→ Action item: Exactly the lines starting at the line containing "Human Resources: 3024 -> 2000" and ending at the line containing "Production: 7584 -> 8200" are to be written out from the listing below, both included.

[Dataset records Boundary: Start]

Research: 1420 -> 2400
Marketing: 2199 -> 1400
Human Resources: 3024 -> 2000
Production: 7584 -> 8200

[Dataset records Boundary: End]
[Dataset records Boundary: Start]

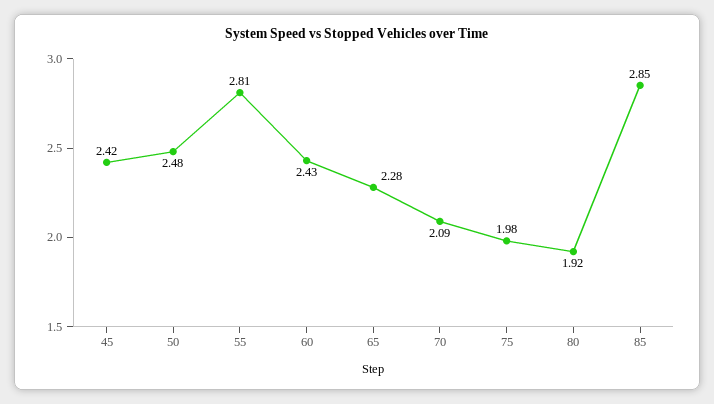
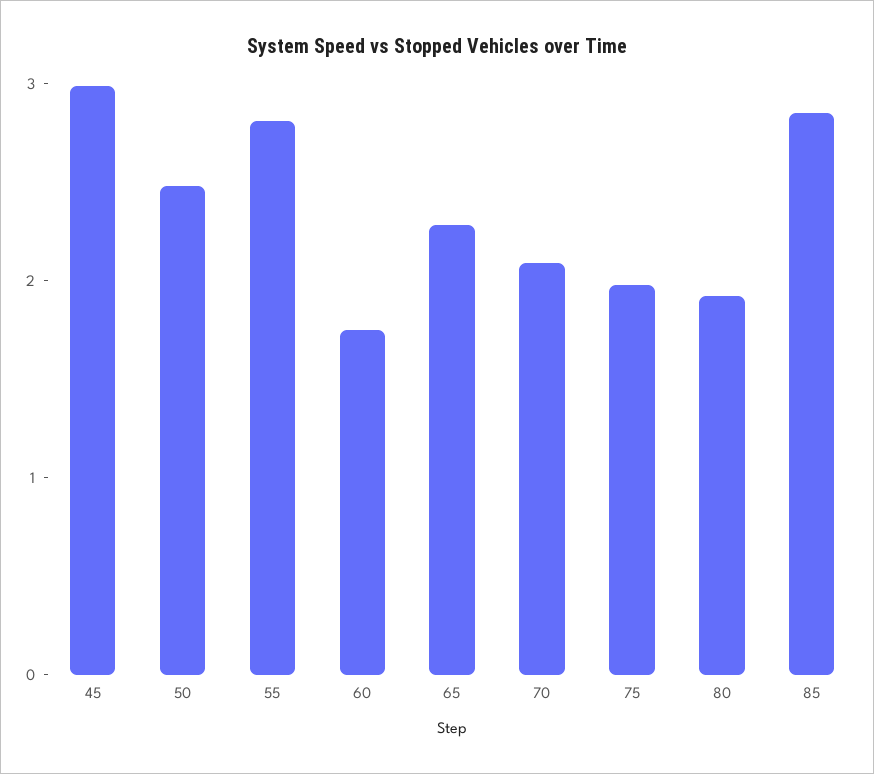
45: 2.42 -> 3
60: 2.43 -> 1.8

[Dataset records Boundary: End]
[Dataset records Boundary: Start]

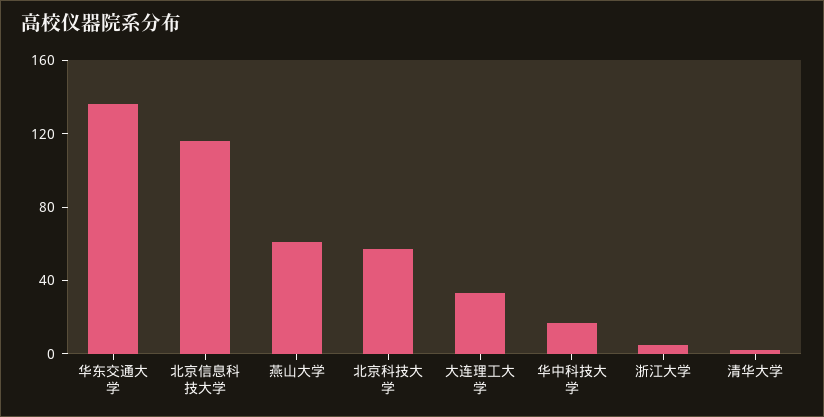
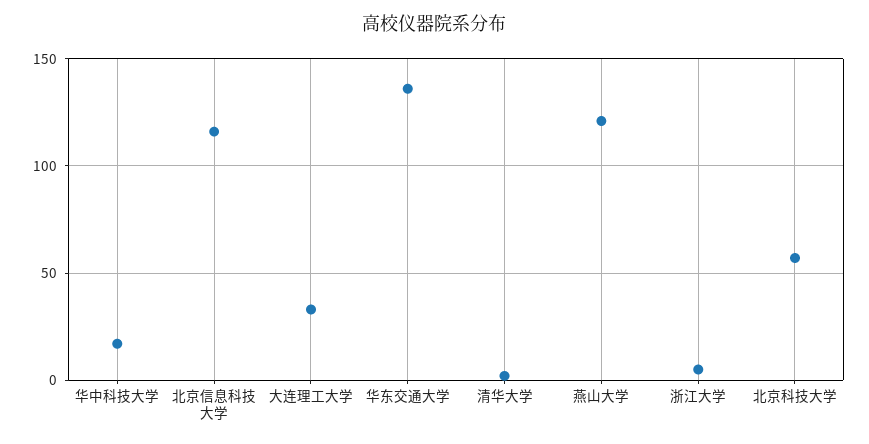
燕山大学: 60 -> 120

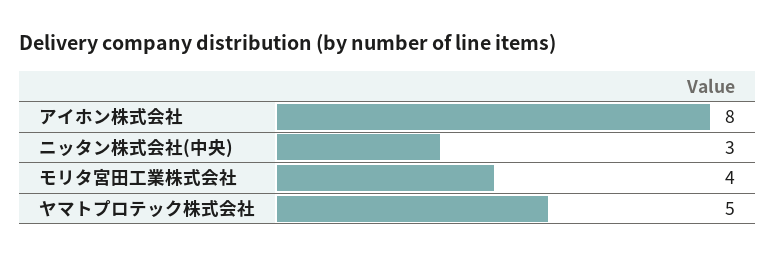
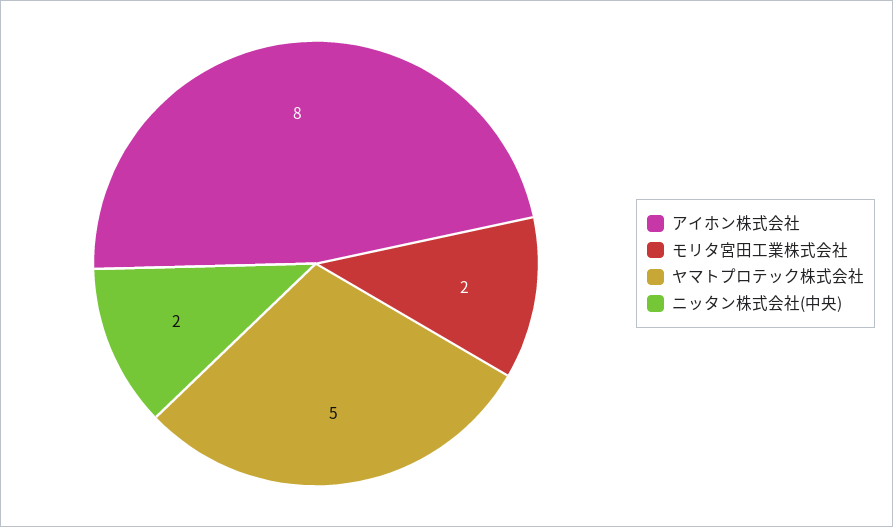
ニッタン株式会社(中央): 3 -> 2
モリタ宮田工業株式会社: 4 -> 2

[Dataset records Boundary: End]

→ Answer space:
Human Resources: 3024 -> 2000
Production: 7584 -> 8200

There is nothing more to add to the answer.